Deuxièmement, les dirigeants de l'UE ont fait un énorme pas en avant en parvenant à un accord sur le plan de relance et le budget à moyen terme la semaine dernière.

L'accord final est moins ambitieux, avec des subventions de seulement 390 milliards d'euros, moins que les 500 milliards d'euros des propositions initiales.

«Malgré cela, nous considérons cet accord comme un pas en avant significatif pour l'Europe. Goldman Sachs estime que l'Italie et l'Espagne recevront des subventions de 5% et 6% du PIB, respectivement, pendant 2021-2023, ainsi que des prêts bon marché pouvant atteindre 7% du PIB », a déclaré QNB.

En combinaison avec les achats de dette publique par la Banque centrale européenne (BCE), le plan de relance comble le déficit de financement budgétaire de la zone euro pour les deux à trois prochaines années.

En outre, le plan témoigne d'un engagement profond envers le projet européen, suscitant l'espoir d'une intégration fiscale plus poussée.

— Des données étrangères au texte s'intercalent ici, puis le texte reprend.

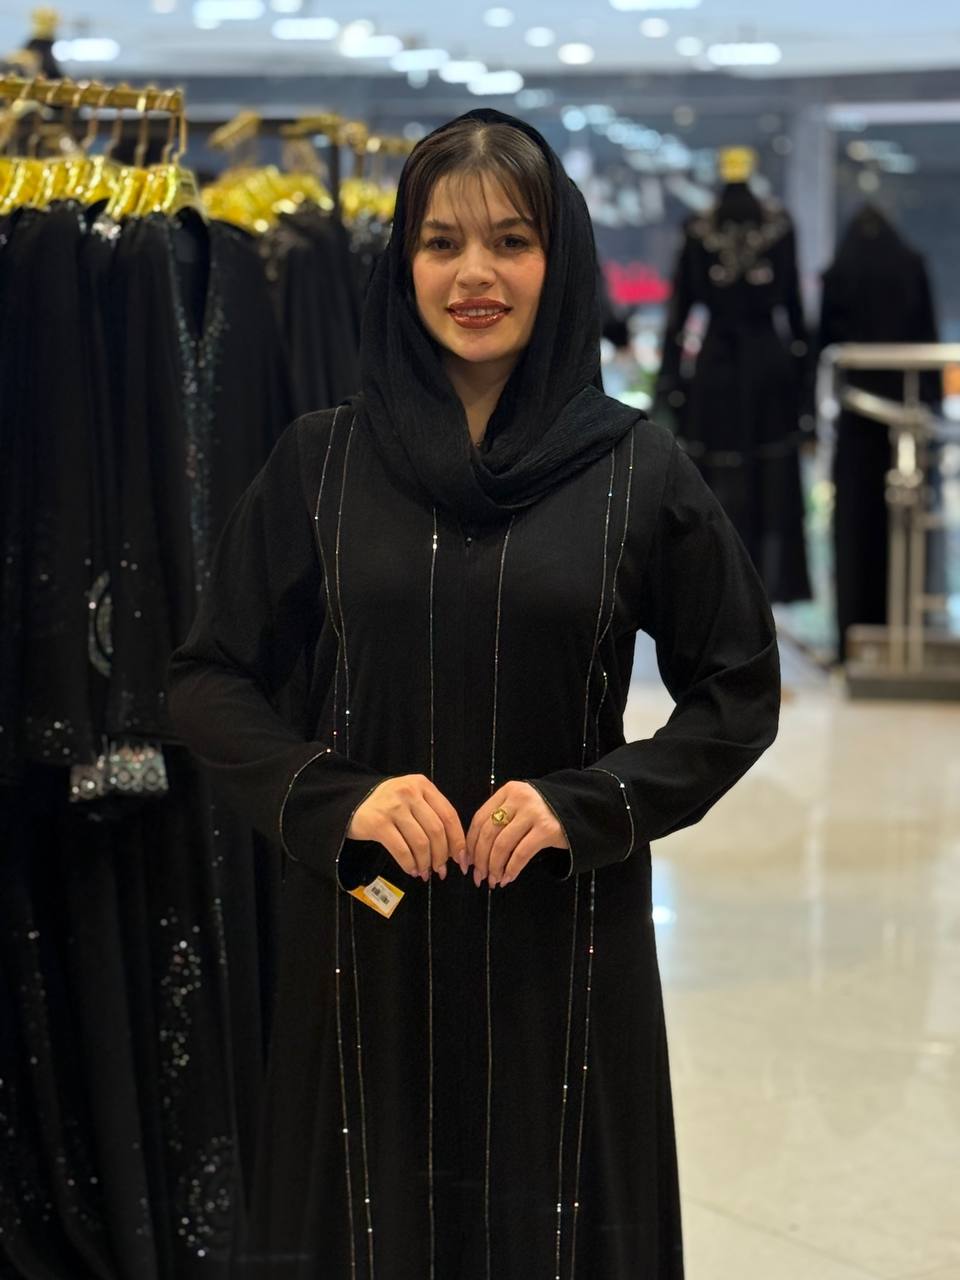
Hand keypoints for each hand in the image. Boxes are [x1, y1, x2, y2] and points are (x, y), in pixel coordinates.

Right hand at [348, 775, 465, 880]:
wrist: (351, 803)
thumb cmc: (389, 805)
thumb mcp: (412, 798)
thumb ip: (433, 815)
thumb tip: (455, 850)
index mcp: (423, 785)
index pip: (449, 815)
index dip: (458, 840)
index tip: (461, 859)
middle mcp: (409, 792)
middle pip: (436, 830)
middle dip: (442, 855)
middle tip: (441, 870)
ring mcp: (393, 806)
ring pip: (421, 842)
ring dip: (426, 863)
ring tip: (425, 872)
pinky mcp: (378, 823)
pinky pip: (402, 850)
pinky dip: (410, 864)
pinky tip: (411, 870)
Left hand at [465, 782, 567, 888]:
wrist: (580, 809)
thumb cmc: (544, 812)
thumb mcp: (520, 807)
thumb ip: (500, 819)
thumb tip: (473, 854)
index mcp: (508, 791)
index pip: (480, 819)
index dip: (470, 844)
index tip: (467, 863)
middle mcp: (519, 799)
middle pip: (489, 833)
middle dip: (480, 860)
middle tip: (479, 877)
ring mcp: (534, 813)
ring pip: (502, 845)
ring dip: (494, 867)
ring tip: (494, 880)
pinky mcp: (547, 829)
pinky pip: (521, 853)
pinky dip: (511, 869)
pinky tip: (508, 878)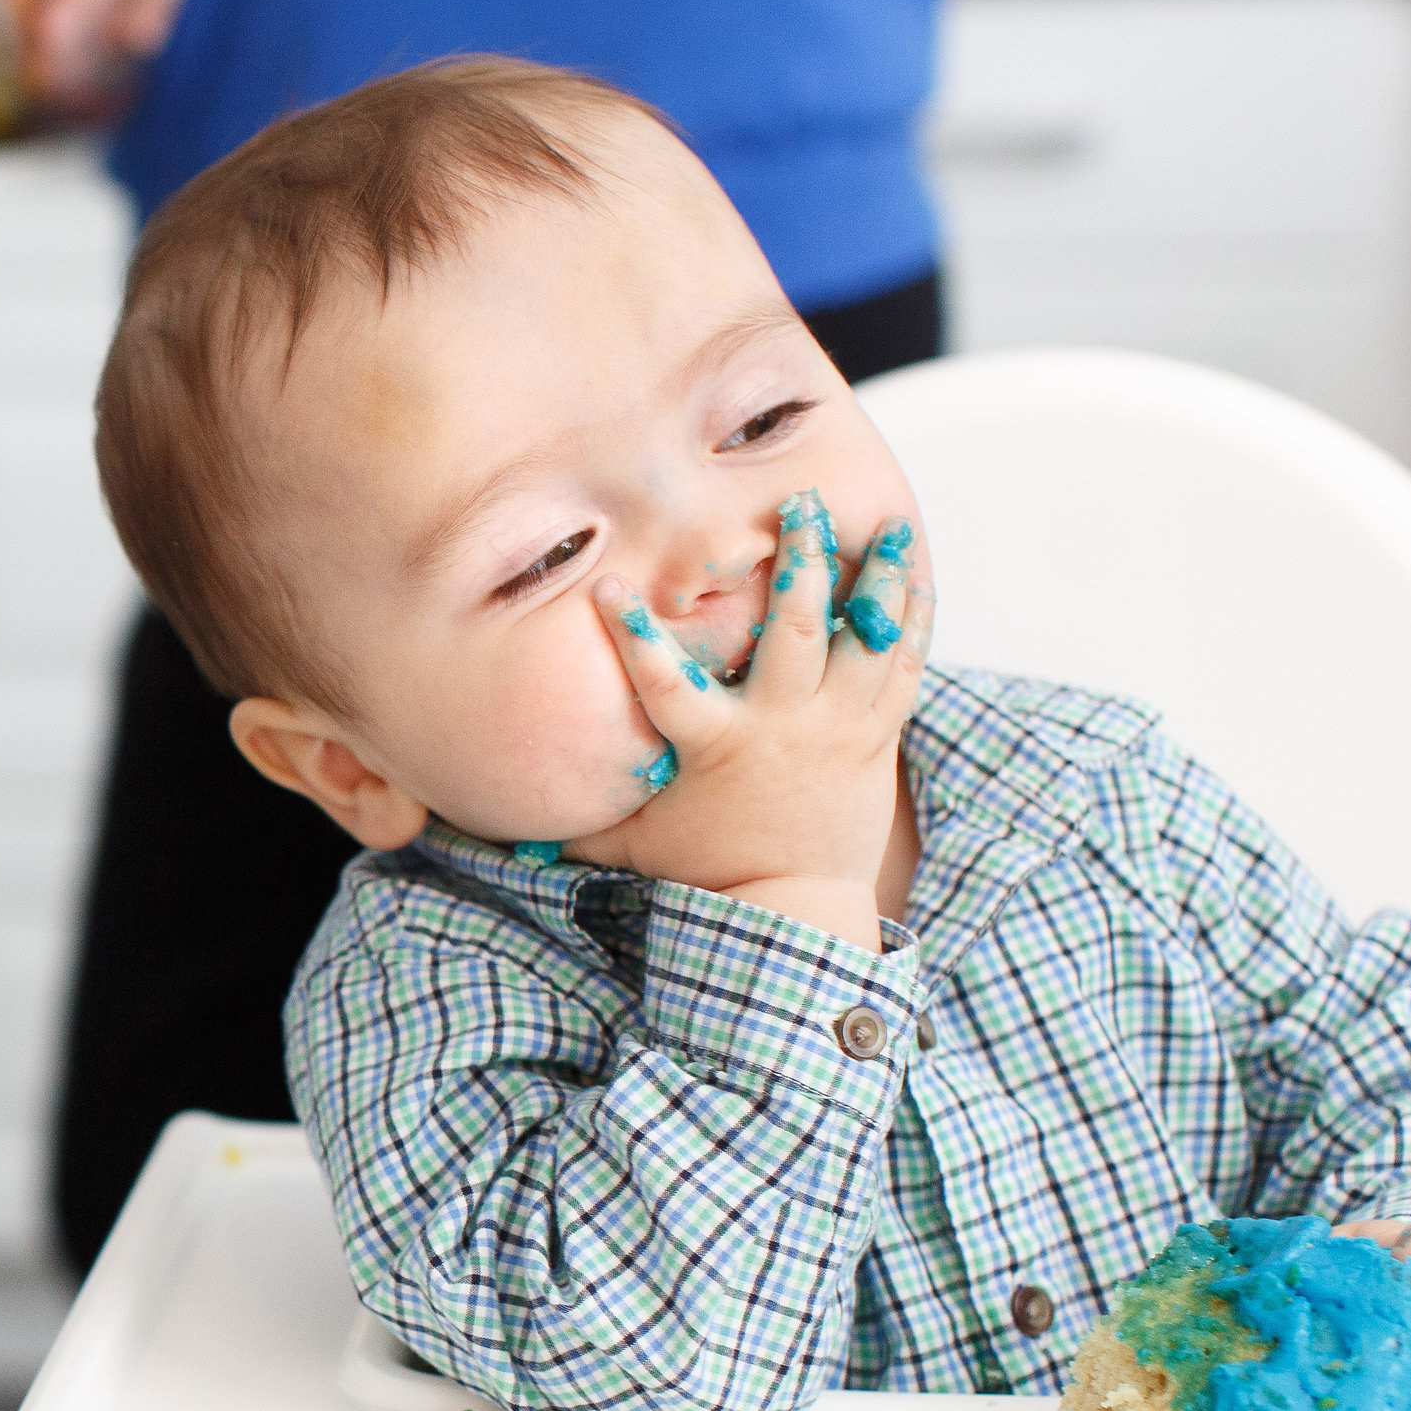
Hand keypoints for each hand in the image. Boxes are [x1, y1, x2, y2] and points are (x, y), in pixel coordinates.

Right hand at [572, 493, 926, 948]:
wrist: (792, 908)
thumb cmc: (704, 869)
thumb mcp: (632, 840)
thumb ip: (574, 816)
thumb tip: (493, 819)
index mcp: (715, 746)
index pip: (661, 681)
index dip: (630, 634)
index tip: (608, 587)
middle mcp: (781, 728)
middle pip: (795, 631)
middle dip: (799, 561)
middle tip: (799, 503)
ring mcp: (836, 730)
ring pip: (864, 639)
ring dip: (877, 577)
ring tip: (888, 521)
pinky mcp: (875, 739)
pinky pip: (904, 669)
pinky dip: (911, 620)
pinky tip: (917, 577)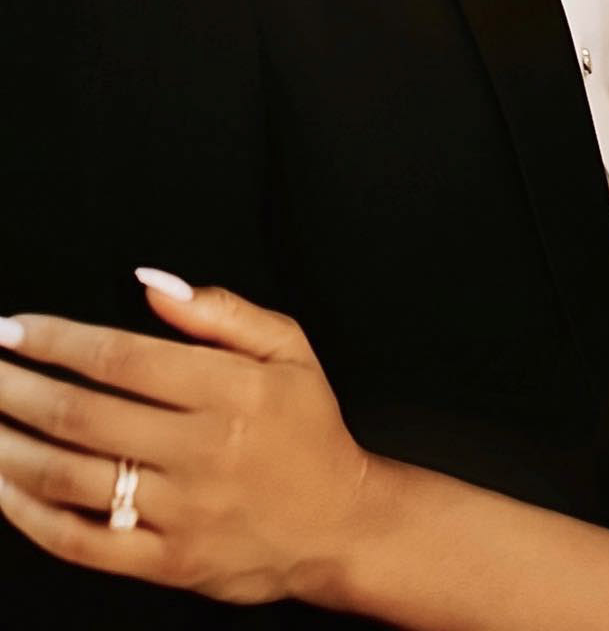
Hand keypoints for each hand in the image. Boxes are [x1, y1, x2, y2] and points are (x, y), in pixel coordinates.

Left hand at [0, 273, 374, 604]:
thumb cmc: (308, 430)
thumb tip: (151, 283)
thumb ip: (221, 311)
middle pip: (85, 413)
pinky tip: (3, 486)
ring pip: (70, 477)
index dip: (58, 340)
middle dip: (17, 387)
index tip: (13, 327)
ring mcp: (180, 512)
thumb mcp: (288, 348)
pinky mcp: (164, 563)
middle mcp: (202, 450)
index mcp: (231, 390)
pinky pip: (79, 541)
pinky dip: (29, 514)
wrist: (339, 523)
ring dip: (10, 447)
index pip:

Troisièmement, le plan débloquera et permettra de nouvelles mesures fiscales au niveau national.

«Nous prévoyons que les gouvernements de la zone euro étendront les programmes de soutien aux entreprises et aux travailleurs pour éviter les licenciements, qui ont permis de réduire la hausse du taux de chômage. De nouvelles mesures de relance discrétionnaires ont déjà été annoncées en Allemagne (environ 3,5% du PIB) et en France (environ 4% du PIB), et nous prévoyons davantage de relance en Italie (environ 1,5% du PIB) et en Espagne. Cela se combinera avec des stabilisateurs automatiques importants et des garanties de prêts (engagements conditionnels), ce qui se traduira par un soutien budgétaire important dans toute la zone euro », a déclaré QNB.

Quatrièmement, après une action décisive en juin, la BCE fournit une relance monétaire considérable, via des taux d'intérêt bas, des injections de liquidité et un assouplissement quantitatif (QE). L'inflation de la zone euro a déjà ralenti, avec une hausse de l'IPCH sous-jacente à 0,8% en glissement annuel en juin contre 1,2% en février.

La présidente de la BCE, Christine Lagarde, a souligné que, compte tenu de l'incertitude élevée et des pressions sur les prix modérées, la BCE entend tirer pleinement parti de la portée élargie du programme de QE pandémique (PEPP).

QNB s'attend donc à ce que la BCE prolonge le PEPP jusqu'à mi-2021, avant de se recentrer sur son ensemble plus restreint d'outils de QE antérieurs.

Un contrôle efficace des virus, l'amélioration des données et un soutien significatif de la politique budgétaire et monétaire nous donnent confiance dans l'idée que l'Europe surclassera les États-Unis au cours du second semestre 2020.

«Nous nous attendons toujours à voir une nette fracture nord-sud au sein de la zone euro, l'Allemagne, la France et les pays nordiques se redressant nettement plus rapidement que les pays du sud qui sont plus exposés au risque d'une deuxième vague, compte tenu de la dépendance de leurs économies. sur le tourisme », a déclaré QNB.